Saturday, May 28, 2011

When to fight and when to back down...

Well I never said that comp prep was easy - did I? Things had been going pretty well and then a couple of weeks ago, i felt my mind starting to shut down, followed closely by my body. I couldn't figure out why, since i was starting to come in well (thats code for losing fat people..heheh!) i was starting to feel a little laclustre about my training.
Seems that it was because, although I thought i was losing my mind, it was actually my body trying desperately to fight off an infection.
Im sure a lot of youo are thinking to yourselves, well why if you were feeling a bit off didnt you just give yourself some time off from the gym and a bit of a rest? Its a good and very valid question, but heres why. When your in comp prep, it is very difficult to ascertain when you are feeling unwell, and when you are feeling like, well, you're in comp prep! Both have pretty similar symptoms some times...you know fatigued, over it, sore etc etc.
So on Wednesday, I was done. I felt like crap, i was feverish and i was craving fruit and cereal like a possessed woman. I emailed Rosa my coach and told her what was going on. I fully expected her to tell me to harden up and get on with things, however her message was short and clear. Stop. Stop the dieting. Stop the training. rest. Get better. DO NOT diet or step into the gym for 2 weeks...ummmm say what Rosa??? I found myself staring at the computer screen in shock. Shit - i shouldnt have told her i was unwell. Then the tears. What was I going to do for the next nearly 2 weeks?? I thrive on structure, i LIKE dieting - not always, but for what it produces, i love it. I LOVE training. I was freaking out.

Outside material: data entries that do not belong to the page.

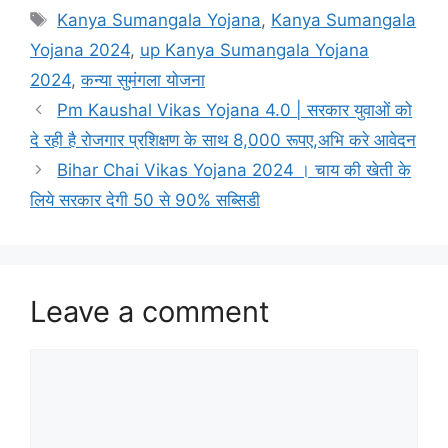
Tags
Kanya Sumangala Yojana
,
Kanya Sumangala
Yojana 2024
,
up Kanya Sumangala Yojana
2024
,
कन्या सुमंगला योजना
Pm Kaushal Vikas Yojana 4.0 | सरकार युवाओं को
दे रही है रोजगार प्रशिक्षण के साथ 8,000 रूपए,अभि करे आवेदन
Bihar Chai Vikas Yojana 2024 । चाय की खेती के
लिये सरकार देगी 50 से 90% सब्सिडी
Leave a comment
Comment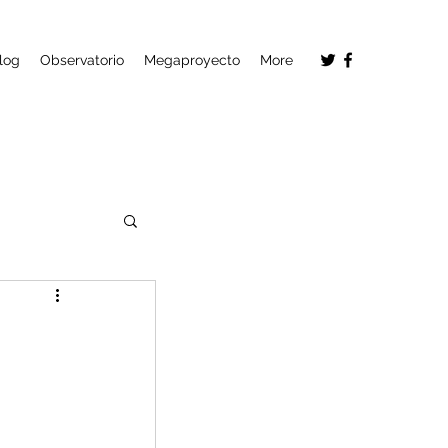
log
Observatorio
Megaproyecto
More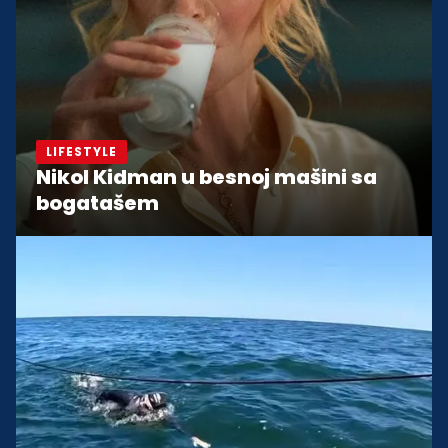
LIFESTYLE
Nikol Kidman u besnoj mašini sa
bogatašem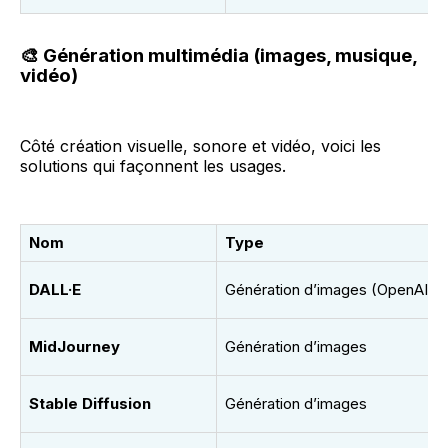
🎨
Génération multimédia (images, musique,
vidéo)
Côté création visuelle, sonore et vidéo, voici les
solutions qui façonnent les usages.
Nom
Type
DALL·E
Génération d’images (OpenAI)
MidJourney
Génération d’images
Stable Diffusion
Génération d’images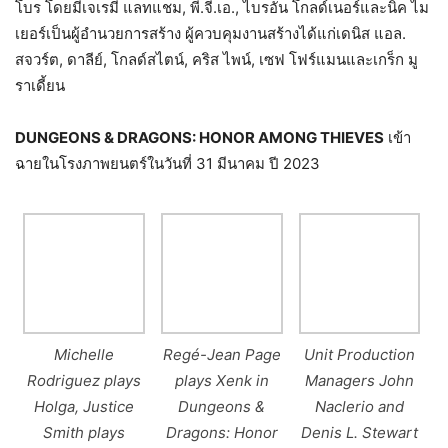
โบร โดยมีเจเรมี แลทแชม, พี.จี.เอ., ไบรอัน โกลด์เนอร์และนิค ไม
เยอร์เป็นผู้อำนวยการสร้าง ผู้ควบคุมงานสร้างได้แก่เดนิส แอล.
สจวร์ต, ดาลีย์, โกลด์สไตน์, คริส ไพน์, เซฟ โฟร์แมนและเกร็ก มู
ราเดี้ยน
DUNGEONS & DRAGONS: HONOR AMONG THIEVES
เข้า
ฉายในโรงภาพยนตร์ในวันที่ 31 มีนาคม ปี 2023
Michelle
Regé-Jean Page
Unit Production
Rodriguez plays
plays Xenk in
Managers John
Holga, Justice
Dungeons &
Naclerio and
Smith plays
Dragons: Honor
Denis L. Stewart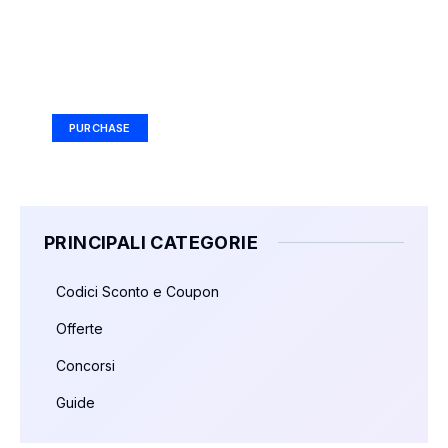
Your Ad Here
Ad Size: 336x280 px
PURCHASE
PRINCIPALI CATEGORIE
Codici Sconto e Coupon
Offerte
Concorsi
Guide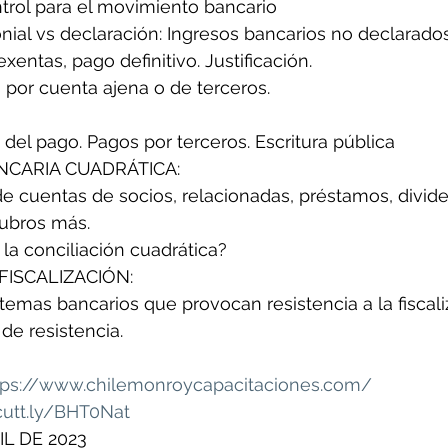
trol para el movimiento bancario
ial vs declaración: Ingresos bancarios no declarados 
xentas, pago definitivo. Justificación.
 por cuenta ajena o de terceros.
 del pago. Pagos por terceros. Escritura pública
NCARIA CUADRÁTICA: 
 de cuentas de socios, relacionadas, préstamos, divid
rubros más.
 la conciliación cuadrática?
 FISCALIZACIÓN: 
emas bancarios que provocan resistencia a la fiscali
de resistencia.
tps://www.chilemonroycapacitaciones.com/
/cutt.ly/BHT0Nat
IL DE 2023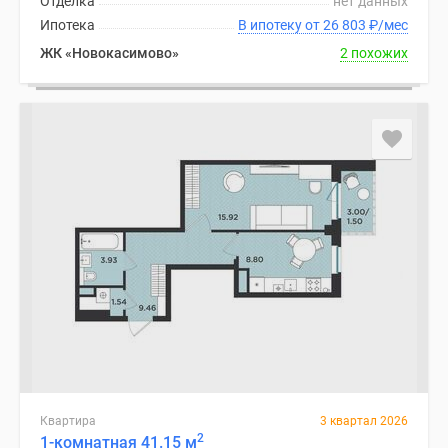
Отделка
нет данных
Ипотека
В ипотеку от 26 803
₽
/мес
ЖК «Новокасимово»
2 похожих
Квартира
3 квартал 2026
2
1-комнатная 41.15 м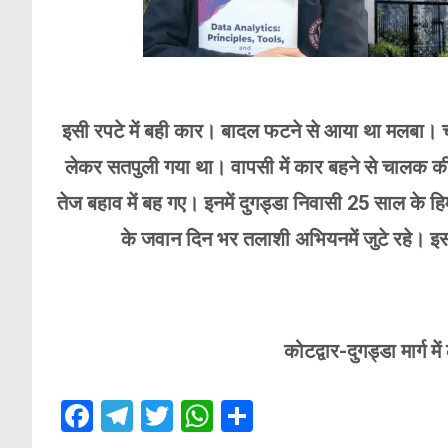
इसी रपटे में बही कार। बादल फटने से आया था मलबा। चा
लेकर सतपुली गया था। वापसी में कार बहने से चालक की मौत
तेज बहाव में बह गए। इनमें दुगड्डा निवासी 25 साल के 
के जवान दिन भर तलाशी अभियनमें जुटे रहे। इ
कोटद्वार-दुगड्डा मार्ग म
F
T
T
W
S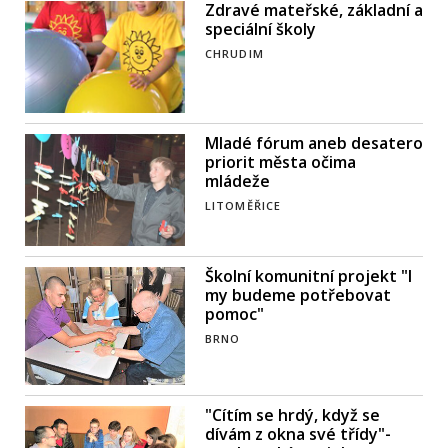
Zdravé mateřské, základní a
speciální školy
CHRUDIM
Mladé fórum aneb desatero
priorit města očima
mládeže
LITOMĚŘICE
Školní komunitní projekt "I
my budeme potřebovat
pomoc"
BRNO
"Cítím se hrdý, když se
dívám z okna své třídy"-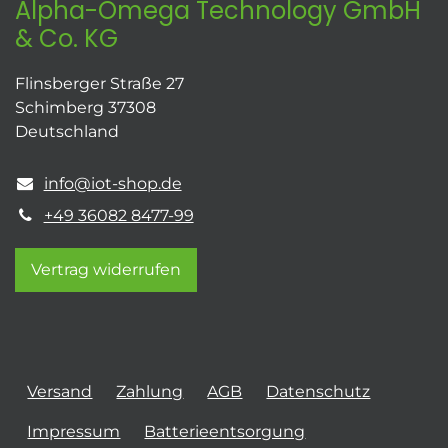
Alpha-Omega Technology GmbH
& Co. KG
Flinsberger Straße 27
Schimberg 37308
Deutschland
info@iot-shop.de
+49 36082 8477-99
Vertrag widerrufen
Versand
Zahlung
AGB
Datenschutz
Impressum
Batterieentsorgung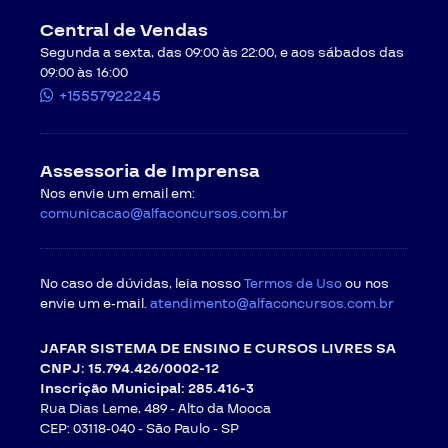
Central de Vendas
Segunda a sexta, das 09:00 às 22:00, e aos sábados das
09:00 às 16:00
+15557922245
Assessoria de Imprensa
Nos envie um email em:
comunicacao@alfaconcursos.com.br
No caso de dúvidas, leia nosso
Termos de Uso
ou nos
envie um e-mail.
atendimento@alfaconcursos.com.br
JAFAR SISTEMA DE ENSINO E CURSOS LIVRES SA
CNPJ: 15.794.426/0002-12
Inscrição Municipal: 285.416-3
Rua Dias Leme, 489 - Alto da Mooca
CEP: 03118-040 -
São Paulo - SP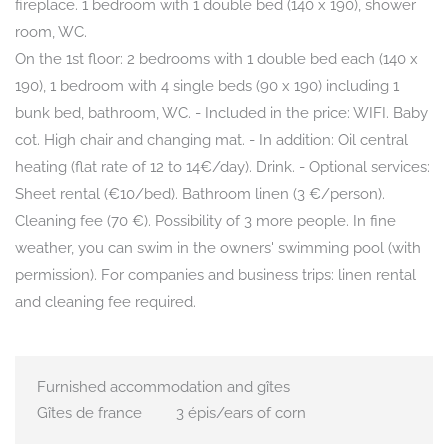
fireplace. 1 bedroom with 1 double bed (140 x 190), shower
room, WC.
On the 1st floor: 2 bedrooms with 1 double bed each (140 x
190), 1 bedroom with 4 single beds (90 x 190) including 1
bunk bed, bathroom, WC. - Included in the price: WIFI. Baby
cot. High chair and changing mat. - In addition: Oil central
heating (flat rate of 12 to 14€/day). Drink. - Optional services:
Sheet rental (€10/bed). Bathroom linen (3 €/person).
Cleaning fee (70 €). Possibility of 3 more people. In fine
weather, you can swim in the owners' swimming pool (with
permission). For companies and business trips: linen rental
and cleaning fee required.
Furnished accommodation and gîtes
Gîtes de france
3 épis/ears of corn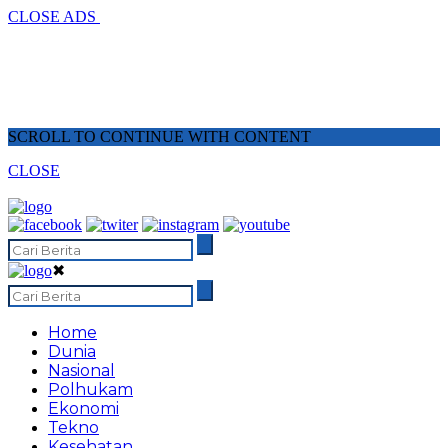
CLOSE ADS
SCROLL TO CONTINUE WITH CONTENT
CLOSE
✖
Home
Dunia
Nasional
Polhukam
Ekonomi
Tekno
Kesehatan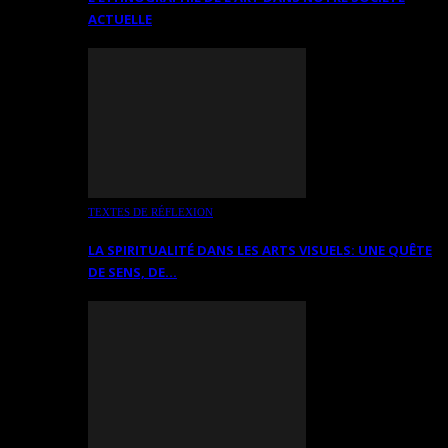
ACTUELLE
TEXTES DE RÉFLEXION
LA SPIRITUALITÉ DANS LES ARTS VISUELS: UNE QUÊTE
DE SENS, DE…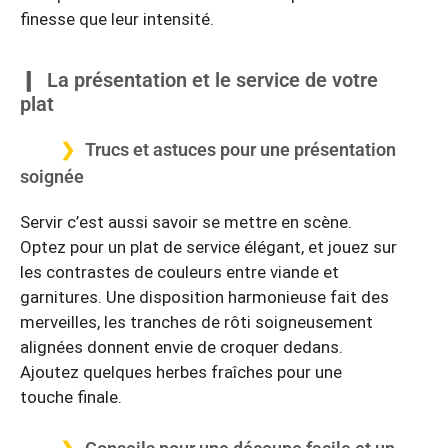
finesse que leur intensité.
La présentation et le service de votre
plat
Trucs et astuces pour une présentation
soignée
Servir c’est aussi savoir se mettre en scène.
Optez pour un plat de service élégant, et jouez sur
les contrastes de couleurs entre viande et
garnitures. Une disposition harmonieuse fait des
merveilles, les tranches de rôti soigneusement
alignées donnent envie de croquer dedans.
Ajoutez quelques herbes fraîches pour une
touche finale.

I rang Michael...ever the drama queen, i told him to brace himslef. As I screeched into the phone my news from Rosa - i could almost hear Michael smile. Michael had been trying to tell me to have a couple of days rest, im still a long way out from my first comp and im doing well - 2 days wasnt going to hurt. Now it had turned into 2 weeks... I was annoyed, angry and scared. Scared that this was going to throw me off track completely.
I let myself sit with this news for a good 24hrs before i replied to my coach. I was in bargaining mode. What did she think about giving it until monday and then i would see how i was feeling? She made it clear Tuesday was acceptable to her - as long as i was 100%.
So here I am feeling a little out of sorts. No weights, no treadmill, no diet. Oh but what i DO have is a chest infection, a headache and a runny nose. yaaaa. Thats sarcasm for those of you wondering.
Im ok with it now though - no point trying to fight it. My body is really sick, and I need to give in so that it can get better and work with me for the next 16 weeks until my first comp. Im on antibiotics so fingers crossed ill be right to go in a few days...
This has been a big lesson for me. I need to be far more in tune with my body. It has been trying to tell me something and I havent been listening. this goes for all of you out there also - listen to your body, learn fromm it, so it can produce the results you want.